[AIM OF THE EXERCISE]
Print all the lines of the material below word for word, omitting the pictures.

[Data items]
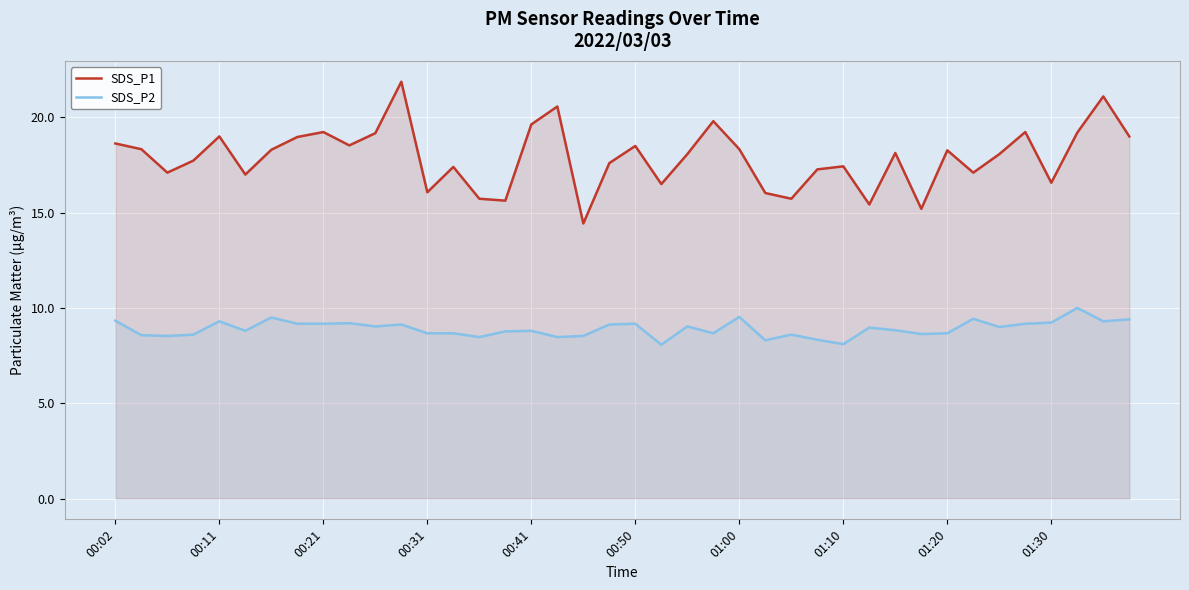

Does the chart display data point markers on the line(s)?

No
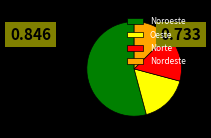

Is the sum of Norte and Nordeste greater than half?

No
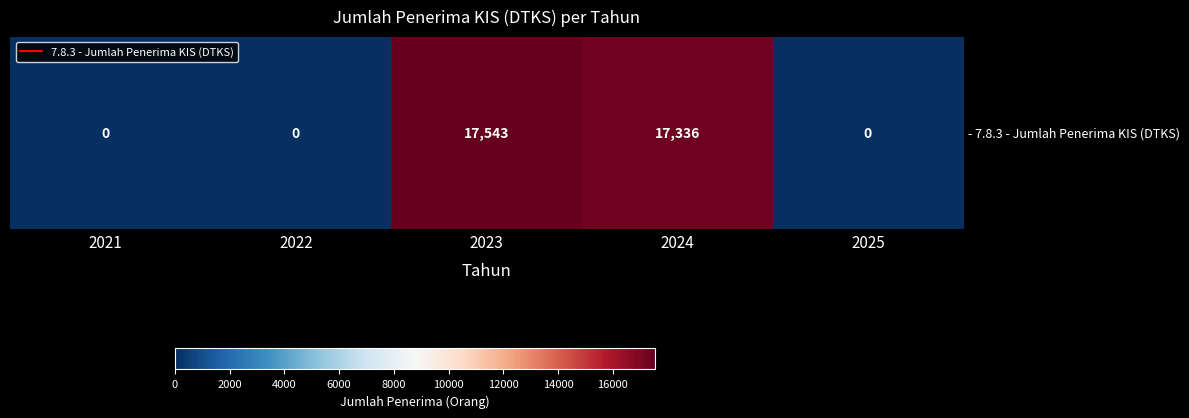

Rank the categories by value from lowest to highest.

2021, 2022, 2025, 2024, 2023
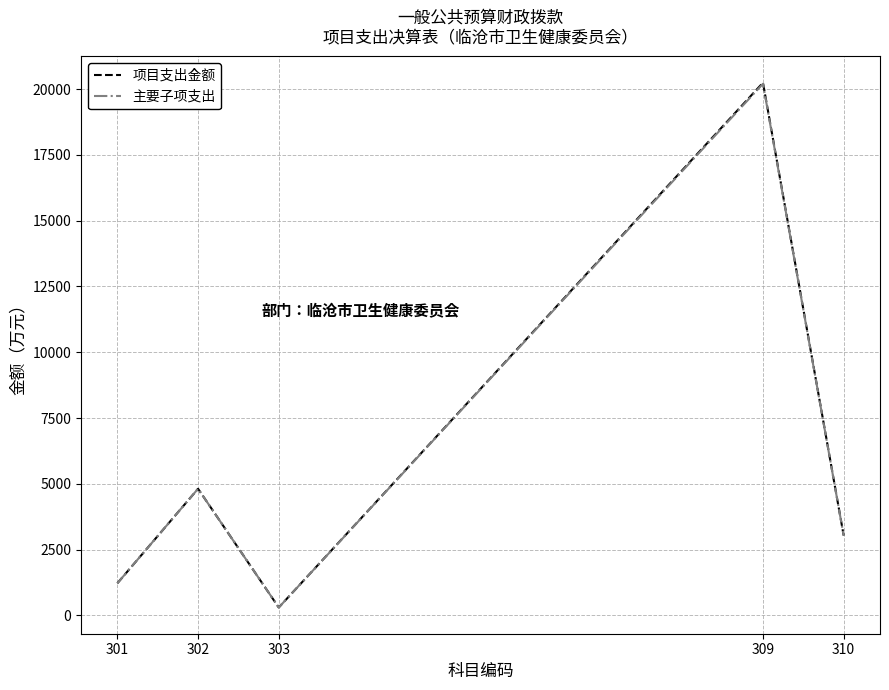

Where is 项目支出金额 nearest to the value 10270?

302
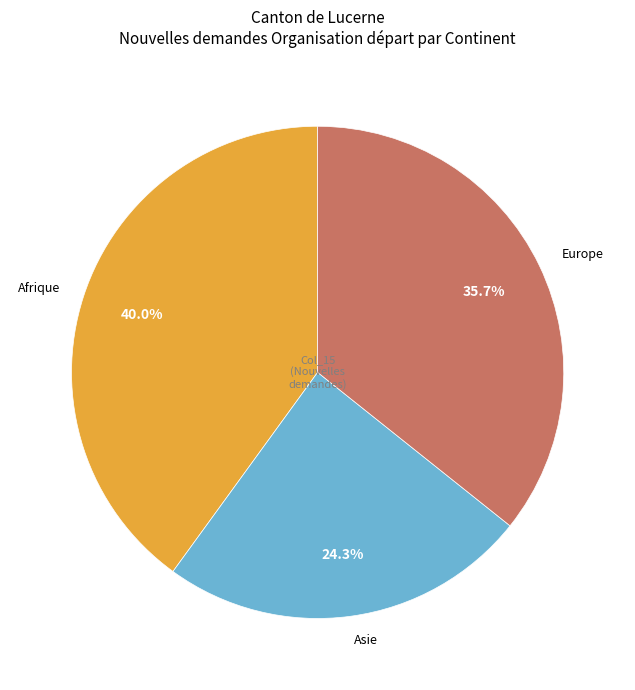

Is there any slice that represents more than half of the pie?

No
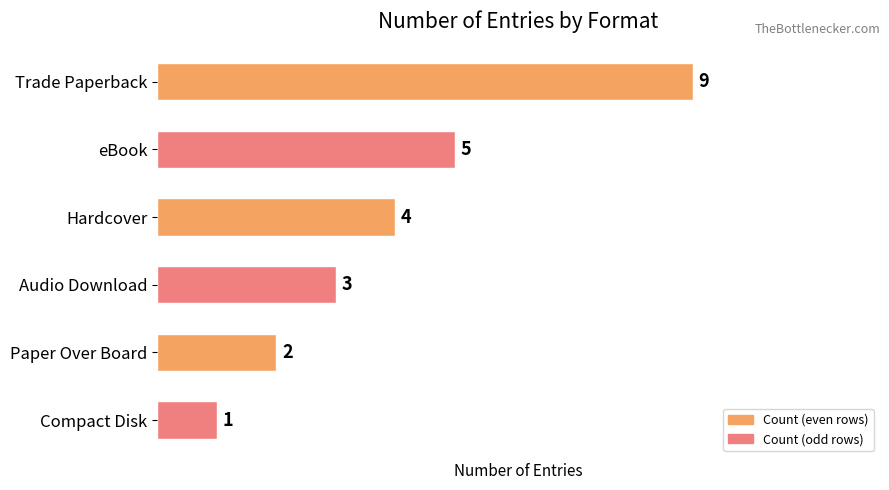

The value at eBook is 7. True or false?

False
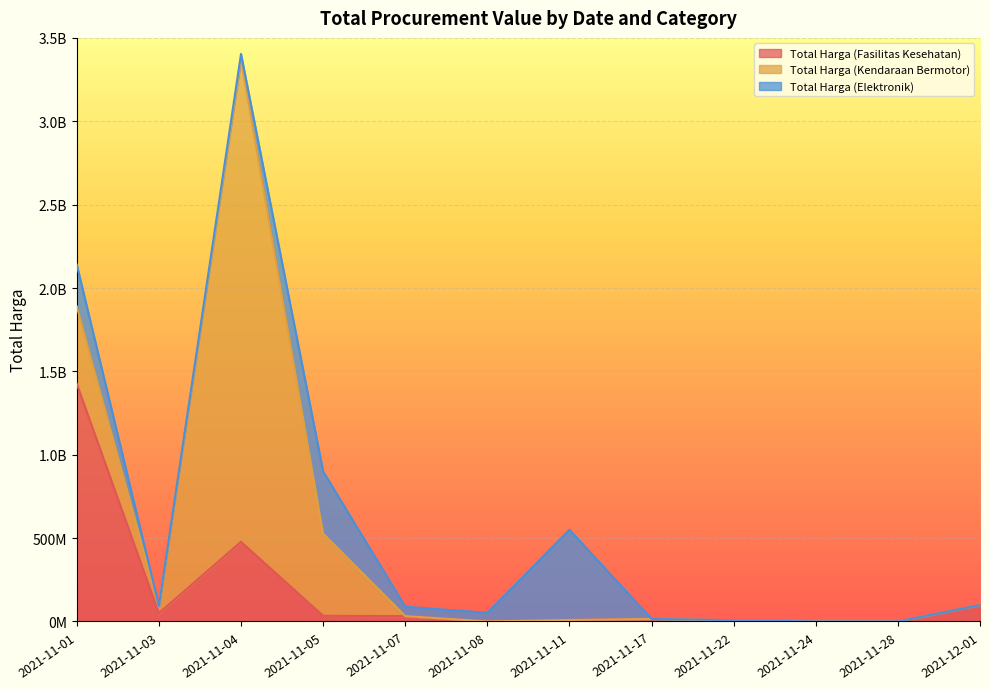

What are all the series names shown in the legend?

Total Harga (Fasilitas Kesehatan), Total Harga (Kendaraan Bermotor), Total Harga (Elektronik)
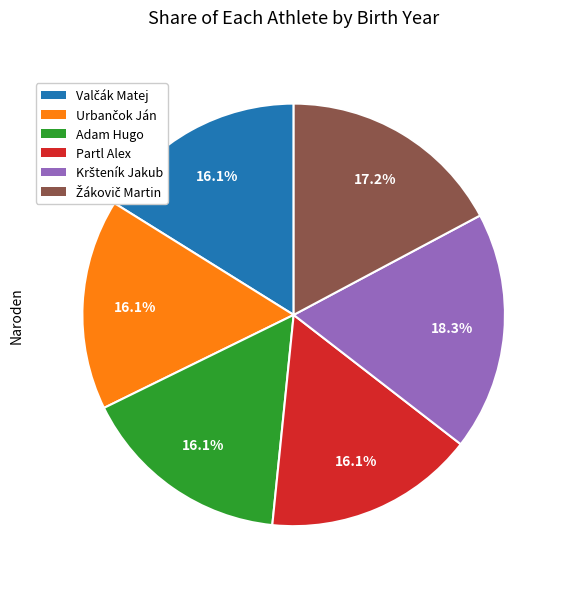

Does Adam Hugo account for over 50% of the chart?

No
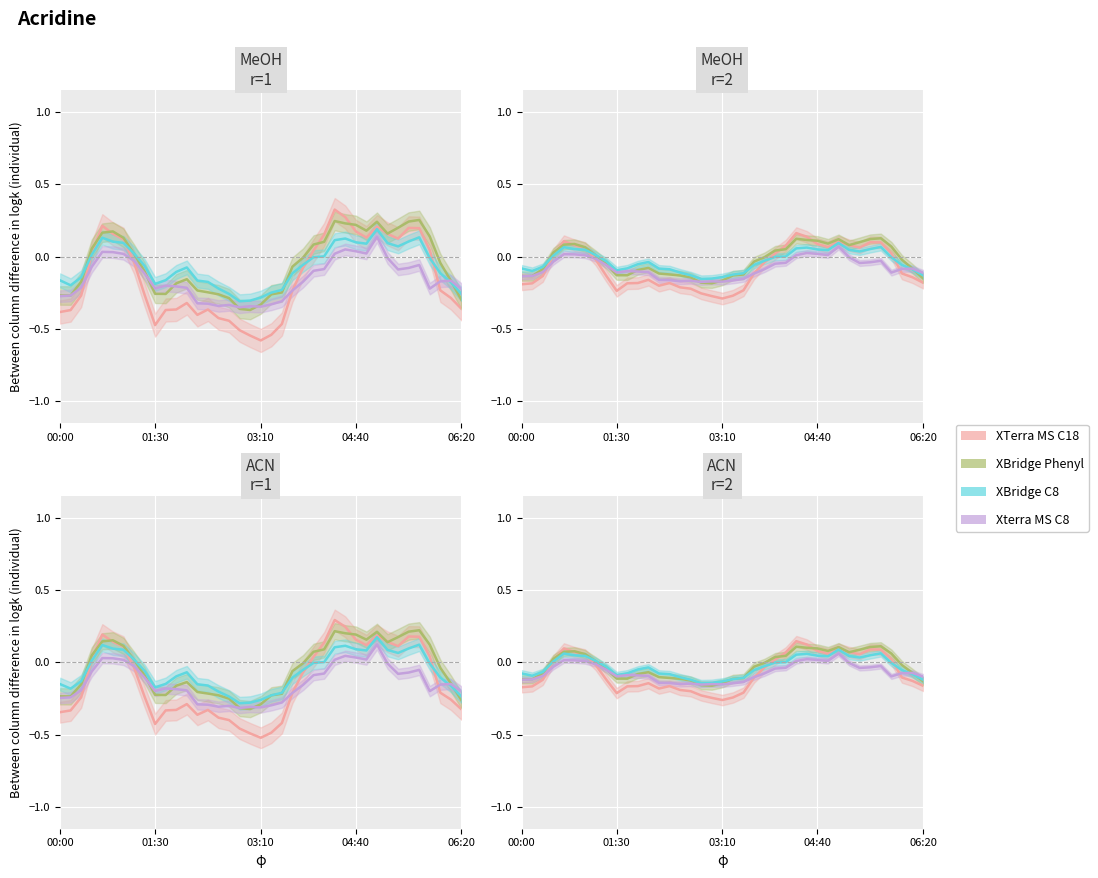

How many intersections are there between XBridge C8 and XTerra MS C18?

4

[EXERCISE SOLUTION]
Does the chart display data point markers on the line(s)?

No

Is the sum of Norte and Nordeste greater than half?

No

Rank the categories by value from lowest to highest.

2021, 2022, 2025, 2024, 2023

Where is 项目支出金额 nearest to the value 10270?

302

Is there any slice that represents more than half of the pie?

No

The value at eBook is 7. True or false?

False

What are all the series names shown in the legend?

Total Harga (Fasilitas Kesehatan), Total Harga (Kendaraan Bermotor), Total Harga (Elektronik)

Does Adam Hugo account for over 50% of the chart?

No

How many intersections are there between XBridge C8 and XTerra MS C18?

4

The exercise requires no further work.